Running SoloManager as a Unix/Linux Daemon

The daemon_linux folder in the SoloManager main folder contains the tools necessary to run SoloManager as a Linux daemon. This will automatically start the application without a user logging in. Follow these instructions to install SoloManager as a Linux Daemon:

  1. Copy the application files onto the computer on which the application is to be run.
  2. Configure solomanager.ini as needed for the intended behavior.
  3. Copy solomanager.ini into the daemon_linux folder. This copy of solomanager.ini will be used by the daemon.
  4. Run the Install_Daemon script to install the daemon (this batch file must be run by a user with root privileges).
./Install_Service

NOTE: In order to execute this script and have the daemon operate correctly, you may have to manually set the "execute" bit on all files in the top-level daemon_linux folder to "on" using the chmod command inside the daemon_linux folder:

chmod 755 *

Errors and status messages will be reported to the log files stored in the daemon_linux/logs folder. To move logs to a different location, edit the daemon_linux/conf/wrapper.conf file. You can also modify the logging behavior in this file (maximum length, number of log backups, etc.)

To uninstall the daemon, run the Uninstall_Daemon script (as root.)

./Uninstall_Daemon

If you have problems, try running the test script:

./Test_Daemon

to see if the server will start when run manually.

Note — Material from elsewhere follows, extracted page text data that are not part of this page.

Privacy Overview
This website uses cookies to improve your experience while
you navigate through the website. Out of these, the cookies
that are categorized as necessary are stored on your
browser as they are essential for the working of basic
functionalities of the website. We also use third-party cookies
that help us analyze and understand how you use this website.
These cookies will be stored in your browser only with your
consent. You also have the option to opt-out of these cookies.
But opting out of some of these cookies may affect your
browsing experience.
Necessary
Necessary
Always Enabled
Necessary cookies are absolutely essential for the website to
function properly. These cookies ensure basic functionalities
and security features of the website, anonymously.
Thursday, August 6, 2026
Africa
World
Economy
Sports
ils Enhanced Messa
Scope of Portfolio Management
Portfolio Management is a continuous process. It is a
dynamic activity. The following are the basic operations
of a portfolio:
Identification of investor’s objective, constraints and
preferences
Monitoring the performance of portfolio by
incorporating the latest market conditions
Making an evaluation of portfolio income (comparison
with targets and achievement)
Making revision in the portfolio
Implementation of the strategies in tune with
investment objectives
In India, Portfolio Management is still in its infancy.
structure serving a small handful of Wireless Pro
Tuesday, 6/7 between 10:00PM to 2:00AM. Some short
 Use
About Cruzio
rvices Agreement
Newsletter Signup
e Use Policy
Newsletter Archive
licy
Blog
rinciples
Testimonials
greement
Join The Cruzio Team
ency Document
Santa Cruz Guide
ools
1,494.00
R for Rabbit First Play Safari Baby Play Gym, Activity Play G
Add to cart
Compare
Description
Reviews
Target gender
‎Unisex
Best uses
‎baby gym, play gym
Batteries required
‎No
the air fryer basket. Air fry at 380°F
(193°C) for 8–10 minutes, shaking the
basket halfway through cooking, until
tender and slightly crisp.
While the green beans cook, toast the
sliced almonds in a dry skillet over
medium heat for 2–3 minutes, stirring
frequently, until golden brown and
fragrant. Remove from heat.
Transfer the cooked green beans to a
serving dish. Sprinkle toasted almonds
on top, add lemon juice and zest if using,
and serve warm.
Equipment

Additional SoloManager Troubleshooting Steps

In case of problems it is helpful to start SoloManager manually, to verify that it can start Solo_Predictor. Check that:

  • 1. your Solo_Predictor's solomonitor\SoloManager.ini is identifying the location of:
    • A) your Solo_Predictor executable. See the steps and example SoloManager.ini file above. In particular, check that "startExecutableCommandPre" and "executableName" identify your Solo_Predictor executable.
    • B) the SoloManager log file, SoloManagerLog.txt, will be created in the folder identified in the SoloManager.ini at the line "outdir". This is very useful for identifying the cause of any problems. Make sure the identified folder exists.
    • C) "serverIP" and "serverPort" are correct for your Solo_Predictor (check its default.xml file).
    • D) Be sure to leave "nResponseReboot" = -1 to prevent SoloManager rebooting your computer, until you are ready to give it that ability.
  • 2. Check that java is identified in your service/conf/service.conf file​, as described in the third bullet-point under "Troubleshooting_Windows_Service_Problems​" above.
  • 3. Now try starting SoloManager manually by double-clicking on the SoloManager.jar file. This should start Solo_Predictor for you and keep it running. So you should see the Solo_Predictor start-up splash screen appear and Solo_Predictor run. If it does not start successfully then examine the contents of the "SoloManagerLog.txt" file in the folder you specified for "outdir".